What you should do: Check each line below for the word "cell", then please report how many lines have it and nothing more.

Supplied records:
============================================================
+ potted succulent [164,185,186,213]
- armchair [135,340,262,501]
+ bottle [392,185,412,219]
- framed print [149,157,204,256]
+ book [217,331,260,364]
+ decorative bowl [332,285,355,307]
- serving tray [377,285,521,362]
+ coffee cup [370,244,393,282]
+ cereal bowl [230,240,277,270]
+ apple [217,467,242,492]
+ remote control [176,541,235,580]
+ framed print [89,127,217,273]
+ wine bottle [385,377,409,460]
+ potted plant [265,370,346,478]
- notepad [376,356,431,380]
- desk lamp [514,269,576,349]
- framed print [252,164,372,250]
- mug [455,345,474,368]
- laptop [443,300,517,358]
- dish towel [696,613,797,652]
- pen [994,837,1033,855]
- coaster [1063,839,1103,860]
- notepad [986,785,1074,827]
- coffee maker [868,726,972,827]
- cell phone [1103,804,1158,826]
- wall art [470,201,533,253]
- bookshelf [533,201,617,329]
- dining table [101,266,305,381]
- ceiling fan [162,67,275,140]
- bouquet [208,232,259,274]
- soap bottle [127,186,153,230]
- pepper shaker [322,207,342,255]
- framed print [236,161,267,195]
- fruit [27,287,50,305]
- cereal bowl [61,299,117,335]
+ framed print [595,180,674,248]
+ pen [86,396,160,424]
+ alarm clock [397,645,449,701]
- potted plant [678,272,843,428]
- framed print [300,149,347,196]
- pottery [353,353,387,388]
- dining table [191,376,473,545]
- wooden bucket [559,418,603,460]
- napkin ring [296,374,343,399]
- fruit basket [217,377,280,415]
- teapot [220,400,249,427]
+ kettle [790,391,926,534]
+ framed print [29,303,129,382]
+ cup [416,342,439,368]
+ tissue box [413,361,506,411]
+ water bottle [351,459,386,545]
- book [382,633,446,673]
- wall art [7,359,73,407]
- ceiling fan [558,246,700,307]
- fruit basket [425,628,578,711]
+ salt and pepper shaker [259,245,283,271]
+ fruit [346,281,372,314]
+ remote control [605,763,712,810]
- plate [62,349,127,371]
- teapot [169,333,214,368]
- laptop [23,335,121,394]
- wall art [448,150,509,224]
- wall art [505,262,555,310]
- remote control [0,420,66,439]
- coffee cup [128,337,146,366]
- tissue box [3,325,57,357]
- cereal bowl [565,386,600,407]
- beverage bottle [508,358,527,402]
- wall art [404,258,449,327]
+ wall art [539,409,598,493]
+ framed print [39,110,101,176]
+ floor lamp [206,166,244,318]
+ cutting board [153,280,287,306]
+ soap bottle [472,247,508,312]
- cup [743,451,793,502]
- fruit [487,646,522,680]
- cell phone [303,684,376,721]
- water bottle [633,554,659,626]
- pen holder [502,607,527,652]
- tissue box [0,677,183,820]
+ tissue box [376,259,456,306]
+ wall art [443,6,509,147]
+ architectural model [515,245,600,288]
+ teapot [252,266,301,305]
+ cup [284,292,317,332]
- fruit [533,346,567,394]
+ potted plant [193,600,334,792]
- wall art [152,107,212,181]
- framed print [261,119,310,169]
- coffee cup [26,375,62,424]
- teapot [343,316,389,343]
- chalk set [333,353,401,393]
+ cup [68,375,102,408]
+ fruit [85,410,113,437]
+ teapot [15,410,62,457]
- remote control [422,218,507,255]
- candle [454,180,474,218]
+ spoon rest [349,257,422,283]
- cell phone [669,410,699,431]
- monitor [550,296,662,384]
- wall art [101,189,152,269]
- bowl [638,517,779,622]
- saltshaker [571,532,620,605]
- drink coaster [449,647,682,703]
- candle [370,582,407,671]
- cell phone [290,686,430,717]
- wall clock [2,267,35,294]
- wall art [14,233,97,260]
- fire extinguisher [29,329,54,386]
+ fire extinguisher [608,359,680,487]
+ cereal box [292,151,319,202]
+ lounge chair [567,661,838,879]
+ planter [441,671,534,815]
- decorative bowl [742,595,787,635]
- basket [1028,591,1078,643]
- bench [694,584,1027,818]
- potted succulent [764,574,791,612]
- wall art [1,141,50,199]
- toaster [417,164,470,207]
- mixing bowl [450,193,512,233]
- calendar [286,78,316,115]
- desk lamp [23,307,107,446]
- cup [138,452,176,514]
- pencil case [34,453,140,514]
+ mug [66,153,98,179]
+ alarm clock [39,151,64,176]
============================================================
Answer to the exercise: 4